(COMPLETE THE FOLLOWING):
(1) In the passage on Brocade's client survey, reproduce the stretch from "Brocade’s answer was" through "individually tailored changes.".
(2) Answer these questions from the passage on Brocade's client survey:
(a) What overall NPS did Brocade receive?
(b) What score did Brocade set as its goal?
(c) To which team were the customer packages forwarded?

For Brocade, starting small meant soliciting input from its top 50 clients. These 50 clients would serve as the model for all the initial prototyping before the program could expand to include the next 150 clients. Within six months, all 200 had been surveyed. The results were encouraging. In fact, the overall NPS of 51 placed Brocade among the best in class for this area.

Yet, while undoubtedly welcome news, the high scores posed a bit of problem moving forward: How do you improve on an A grade? 

“We started to worry that because the scores were already pretty high and customers were already pretty happy that maybe it would be really difficult to move the needle,” Heckart says. “Yet we had made a commitment to tie everyone’s compensation to this.”

Brocade’s answer was to push higher. “We made a goal to get to 52. It didn’t seem like much but that would have been on the average trend for improvements across all of Walker’s B-to-B database.”

To get there, Brocade looked at sales packages for each of the 200 customers included in the survey. Some clients had unique needs based on the nature of their business. Heckart’s team worked closely with sales to devise client-specific solutions for individual and cluster problems that would enhance the value of Brocade’s offerings to these customers. A package was developed for every single customer, incorporating the NPS feedback, and forwarded to the sales team to communicate how Brocade had developed individually tailored changes.

(EXTRACTED ENTRIES):
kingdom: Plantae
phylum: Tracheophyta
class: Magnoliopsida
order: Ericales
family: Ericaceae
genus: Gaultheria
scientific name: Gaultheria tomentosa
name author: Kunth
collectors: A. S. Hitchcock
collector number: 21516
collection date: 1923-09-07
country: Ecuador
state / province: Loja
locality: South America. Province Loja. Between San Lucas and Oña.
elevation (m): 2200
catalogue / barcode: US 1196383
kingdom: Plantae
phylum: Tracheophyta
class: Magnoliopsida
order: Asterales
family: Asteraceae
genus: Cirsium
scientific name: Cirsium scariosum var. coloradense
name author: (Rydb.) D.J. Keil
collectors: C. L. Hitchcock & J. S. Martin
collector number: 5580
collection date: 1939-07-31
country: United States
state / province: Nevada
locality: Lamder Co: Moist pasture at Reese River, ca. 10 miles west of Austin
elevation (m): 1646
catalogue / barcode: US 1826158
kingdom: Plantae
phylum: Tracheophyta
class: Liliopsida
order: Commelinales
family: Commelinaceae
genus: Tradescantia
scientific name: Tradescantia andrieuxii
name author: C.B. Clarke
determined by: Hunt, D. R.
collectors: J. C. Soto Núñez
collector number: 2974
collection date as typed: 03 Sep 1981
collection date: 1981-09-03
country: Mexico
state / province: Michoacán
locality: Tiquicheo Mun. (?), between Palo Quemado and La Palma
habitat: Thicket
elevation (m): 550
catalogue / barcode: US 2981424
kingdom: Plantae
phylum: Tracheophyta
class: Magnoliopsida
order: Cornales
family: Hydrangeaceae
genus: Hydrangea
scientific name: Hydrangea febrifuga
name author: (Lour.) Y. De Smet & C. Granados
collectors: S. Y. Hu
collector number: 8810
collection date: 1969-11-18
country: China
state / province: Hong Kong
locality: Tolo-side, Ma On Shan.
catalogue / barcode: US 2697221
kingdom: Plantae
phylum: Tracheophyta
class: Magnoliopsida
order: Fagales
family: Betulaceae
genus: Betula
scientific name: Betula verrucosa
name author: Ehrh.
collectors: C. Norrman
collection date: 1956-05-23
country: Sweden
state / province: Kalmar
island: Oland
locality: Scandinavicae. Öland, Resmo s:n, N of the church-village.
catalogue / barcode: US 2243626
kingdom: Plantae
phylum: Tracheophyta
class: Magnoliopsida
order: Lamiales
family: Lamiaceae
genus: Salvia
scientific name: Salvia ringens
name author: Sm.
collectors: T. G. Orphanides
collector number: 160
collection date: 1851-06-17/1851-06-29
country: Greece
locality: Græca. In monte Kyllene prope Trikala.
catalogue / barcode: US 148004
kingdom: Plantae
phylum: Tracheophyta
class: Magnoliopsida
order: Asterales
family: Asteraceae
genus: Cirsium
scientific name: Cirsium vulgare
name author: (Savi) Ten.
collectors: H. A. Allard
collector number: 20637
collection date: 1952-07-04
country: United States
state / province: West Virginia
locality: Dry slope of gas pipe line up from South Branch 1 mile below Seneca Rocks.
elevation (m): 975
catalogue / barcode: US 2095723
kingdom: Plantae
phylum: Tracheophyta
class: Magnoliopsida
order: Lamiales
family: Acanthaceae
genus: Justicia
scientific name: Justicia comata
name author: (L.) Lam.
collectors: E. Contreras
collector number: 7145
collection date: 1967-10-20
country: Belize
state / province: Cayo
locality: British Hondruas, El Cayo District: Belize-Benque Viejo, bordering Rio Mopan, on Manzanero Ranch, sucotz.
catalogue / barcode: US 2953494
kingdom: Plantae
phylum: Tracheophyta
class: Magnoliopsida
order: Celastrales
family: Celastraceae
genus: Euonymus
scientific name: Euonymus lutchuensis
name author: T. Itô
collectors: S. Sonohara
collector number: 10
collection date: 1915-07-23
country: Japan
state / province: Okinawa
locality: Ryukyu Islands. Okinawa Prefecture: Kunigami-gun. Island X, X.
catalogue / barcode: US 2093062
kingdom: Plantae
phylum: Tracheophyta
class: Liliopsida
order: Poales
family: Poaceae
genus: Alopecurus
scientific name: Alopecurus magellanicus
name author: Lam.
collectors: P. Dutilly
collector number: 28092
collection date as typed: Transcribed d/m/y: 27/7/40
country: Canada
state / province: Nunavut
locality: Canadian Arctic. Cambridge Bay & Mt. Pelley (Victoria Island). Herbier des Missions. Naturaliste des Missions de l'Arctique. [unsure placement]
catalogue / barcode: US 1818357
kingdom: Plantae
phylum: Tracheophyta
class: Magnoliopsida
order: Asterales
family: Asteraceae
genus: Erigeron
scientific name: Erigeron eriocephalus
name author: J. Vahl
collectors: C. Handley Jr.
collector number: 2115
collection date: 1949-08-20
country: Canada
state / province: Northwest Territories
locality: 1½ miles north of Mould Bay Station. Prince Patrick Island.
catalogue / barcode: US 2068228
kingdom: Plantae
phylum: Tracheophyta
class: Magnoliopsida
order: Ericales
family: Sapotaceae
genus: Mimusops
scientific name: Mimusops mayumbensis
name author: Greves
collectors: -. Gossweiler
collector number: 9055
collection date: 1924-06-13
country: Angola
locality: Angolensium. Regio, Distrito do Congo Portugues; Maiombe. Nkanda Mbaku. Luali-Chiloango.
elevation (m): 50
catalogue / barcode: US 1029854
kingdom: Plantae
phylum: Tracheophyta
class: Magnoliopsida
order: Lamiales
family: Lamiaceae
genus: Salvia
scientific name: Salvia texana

(THE RESULTS):
(1)
Brocade’s answer was to push higher. “We made a goal to get to 52. It didn’t seem like much but that would have been on the average trend for improvements across all of Walker’s B-to-B database.”

To get there, Brocade looked at sales packages for each of the 200 customers included in the survey. Some clients had unique needs based on the nature of their business. Heckart’s team worked closely with sales to devise client-specific solutions for individual and cluster problems that would enhance the value of Brocade’s offerings to these customers. A package was developed for every single customer, incorporating the NPS feedback, and forwarded to the sales team to communicate how Brocade had developed individually tailored changes.

(2)
(a) 51
(b) 52
(c) The sales team